(Recorded information):
##############################

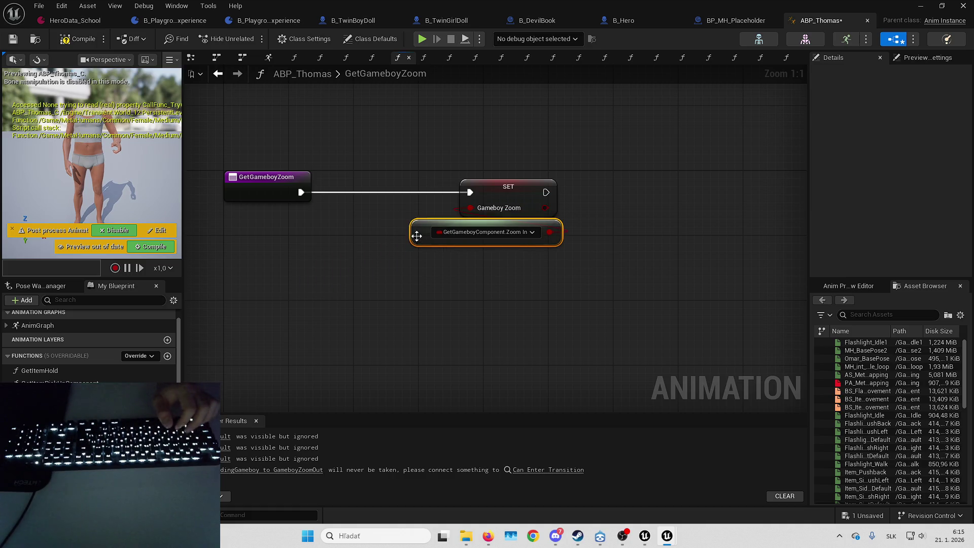
scroll(89, 345, "down", 2)
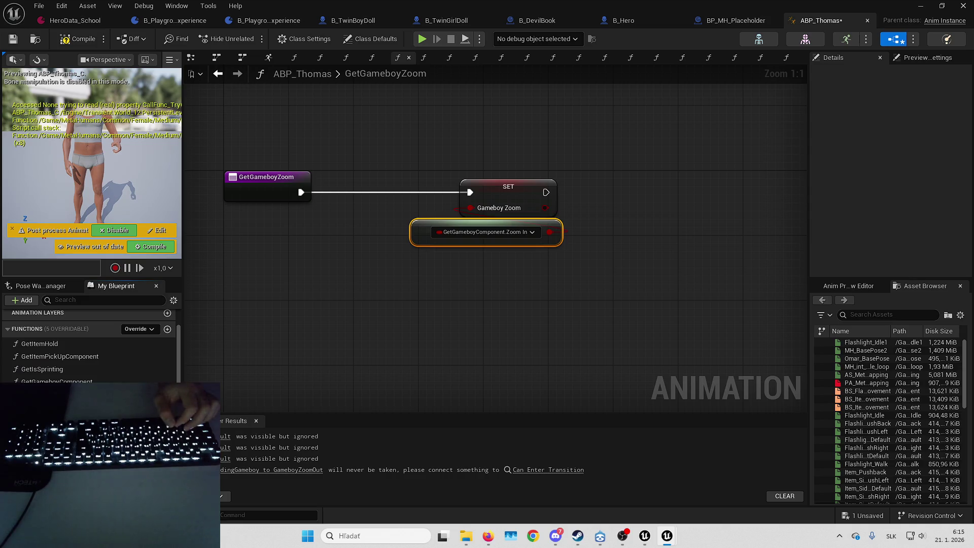
- In GetGameboyJump, add a new node bound to GetGameboyComponent's Gameboy Jump
left_click(424, 57)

##############################

(Problem requirements):
The lines beginning with the one that holds "- In GetGameboyJump, add" and ending with the last line of the data above are to be reproduced exactly, and nothing else.

(Written solution):
- In GetGameboyJump, add a new node bound to GetGameboyComponent's Gameboy Jump
left_click(424, 57)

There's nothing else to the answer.